Uma sociedade marcada pelo fácil deslocamento, para alguns, e a alta fluidez, para muitos, entrou em confinamento indeterminado. A pandemia do coronavírus tem desvelado os limites da existência humana, das relações sociais, dos sistemas político e econômico. O vírus chegou a todas as partes do mundo em três meses, muito mais lento que a velocidade com que chegam as informações ou se deslocam ações e ativos financeiros, mas com agilidade e potência de colocar toda a ordem em xeque.
No momento em que o mundo procurava entender as implicações éticas e culturais da inteligência artificial, a disputa pelas novas relações sociais e de poder que a ultravelocidade da internet 5G demandava, a mais simples partícula fez retroceder, pela mais instintiva reação de defesa, ao princípio básico da vida: como assegurar as condições de existência do indivíduo e da humanidade? Esse movimento tem revelado a frágil sustentação da globalização econômica e financeira, as consequências do abismo da desigualdade social nas estruturas dos Estados e o impacto da movimentação e produção incessante em um planeta sufocado.

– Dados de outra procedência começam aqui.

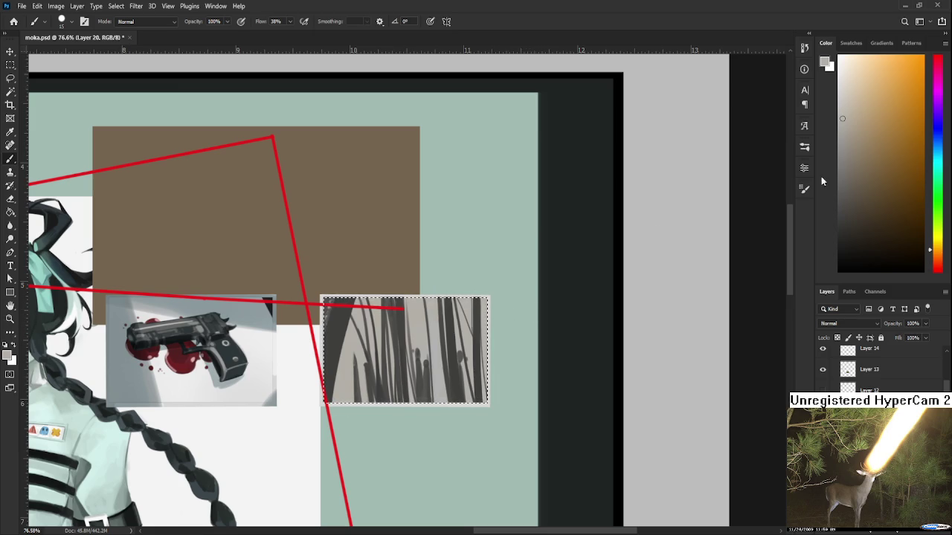
left_click(839, 86)
- Enlarge the brush to 150 px and paint soft light strokes over the grass picture's left side
key("ctrl+d")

Ruas vazias em Manhattan, NY, EUA. Foto: Eden, Jeanine and Jim | Flickr CC
Em sua gênese e missão, o Instituto Humanitas Unisinos – IHU, desde antes da pandemia, vem analisando que a atual “civilização onde a norma da tecnociência, bem como o imperativo da primeira pessoa do singular, impuseram uma nova forma do existir humano a todos os campos da nossa atividade, fazem emergir o enigma de uma civilização avançada na sua razão técnica, mas dramaticamente indigente na sua razão ética”. Nesta crise, a quarentena pode ser o momento de reencontrar o sentido e a urgência do ser solidário e fraterno, como aponta o filósofo Massimo Recalcati: “O coronavírus nos ensina o valor da solidariedade, expondo-nos à impotência inerme da nossa existência individual; ninguém pode existir como um Ego fechado sobre si mesmo, porque minha liberdade sem o Outro seria vã”. Ou pode revelar um futuro de indivíduos ainda mais cerrados em si, pois como avalia Byung-Chul Han, “o vírus nos isola e individualiza. Não gera nenhum sentimento coletivo forte. De alguma maneira, cada um se preocupa somente por sua própria sobrevivência. A solidariedade que consiste em guardar distâncias mútuas não é uma solidariedade que permite sonhar com uma sociedade diferente, mais pacífica, mais justa”.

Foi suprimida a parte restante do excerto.